02.12.2016, 09:22 Uhr

Ermittlungen dauern an Schwerverletzter nach Auseinandersetzung in Lübbecke

Nach einer gewalttätigen Auseinandersetzung am Mittwochabend in Lübbecke stehen drei männliche Personen im Verdacht einen 50-Jährigen schwer verletzt zu haben. Symbolfoto: dpaNach einer gewalttätigen Auseinandersetzung am Mittwochabend in Lübbecke stehen drei männliche Personen im Verdacht einen 50-Jährigen schwer verletzt zu haben. Symbolfoto: dpa

Lübbecke. Nach einer gewalttätigen Auseinandersetzung am Mittwochabend stehen drei männliche Personen im Verdacht einen 50-Jährigen schwer verletzt zu haben.

Gegen 21.49 Uhr war der 50-Jährige, in einer Wohnung einer 57-jährigen Frau, im Westerhallermaschweg in Lübbecke, mit zwei ihrer Söhne - 16 und 20 Jahre alt - in eine körperliche Auseinandersetzung verwickelt. Dabei wurde der Bekannte der Familie verletzt und flüchtete aus dem Haus. Auf der Straße fuhr ein weiterer 20-jähriger Sohn den 50-Jährigen dann laut Polizeibericht noch mit seinem Pkw an.

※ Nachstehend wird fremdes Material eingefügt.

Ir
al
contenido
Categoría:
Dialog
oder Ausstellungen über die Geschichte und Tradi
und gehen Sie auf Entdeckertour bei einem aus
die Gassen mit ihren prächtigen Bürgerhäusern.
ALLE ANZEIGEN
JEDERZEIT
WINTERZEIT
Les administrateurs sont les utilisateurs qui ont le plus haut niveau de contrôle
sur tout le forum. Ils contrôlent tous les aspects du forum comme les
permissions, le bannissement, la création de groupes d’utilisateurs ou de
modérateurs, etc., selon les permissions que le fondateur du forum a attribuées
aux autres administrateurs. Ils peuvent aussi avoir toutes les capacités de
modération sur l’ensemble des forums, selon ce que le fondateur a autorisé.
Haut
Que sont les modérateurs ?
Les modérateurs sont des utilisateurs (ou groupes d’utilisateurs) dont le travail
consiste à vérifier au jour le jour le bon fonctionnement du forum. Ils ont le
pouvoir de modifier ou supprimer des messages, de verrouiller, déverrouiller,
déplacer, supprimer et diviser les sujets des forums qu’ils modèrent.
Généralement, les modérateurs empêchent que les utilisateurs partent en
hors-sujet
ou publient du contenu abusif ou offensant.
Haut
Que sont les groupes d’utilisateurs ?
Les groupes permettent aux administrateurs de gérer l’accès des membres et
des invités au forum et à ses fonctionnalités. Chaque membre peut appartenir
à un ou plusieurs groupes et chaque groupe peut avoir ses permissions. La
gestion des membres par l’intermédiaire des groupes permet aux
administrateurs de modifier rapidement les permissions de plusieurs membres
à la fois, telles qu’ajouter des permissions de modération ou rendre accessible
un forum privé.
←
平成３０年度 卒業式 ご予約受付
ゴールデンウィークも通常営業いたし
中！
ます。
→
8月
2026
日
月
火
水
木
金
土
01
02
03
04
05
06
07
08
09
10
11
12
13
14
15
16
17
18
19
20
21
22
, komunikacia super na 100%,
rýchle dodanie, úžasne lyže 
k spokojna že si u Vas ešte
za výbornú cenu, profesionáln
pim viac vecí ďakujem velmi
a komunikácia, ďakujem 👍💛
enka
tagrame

Rettungssanitäter transportierten den Schwerverletzten mit Stichverletzungen in das Lübbecker Krankenhaus. Polizisten nahmen die beiden Söhne, die den 50-Jährigen in der Wohnung angegriffen hatten, fest. Der 20-Jährige, der den Mann angefahren hatte, flüchtete mit seinem Pkw vom Westerhallermaschweg.

Er stellte sich am späten Donnerstagnachmittag mit seinem Rechtsanwalt bei der Bielefelder Polizei. Die Mordkommission „Maschweg“ des Polizeipräsidium Bielefeld hat die Ermittlungen aufgenommen. Das Team besteht aus 20 Ermittlern und wird durch Kriminalbeamte der Kreispolizeibehörde Minden-Lübbecke unterstützt.

Die Ermittlungen zu der Tat und zu der Beteiligung der tatverdächtigen Personen dauern an.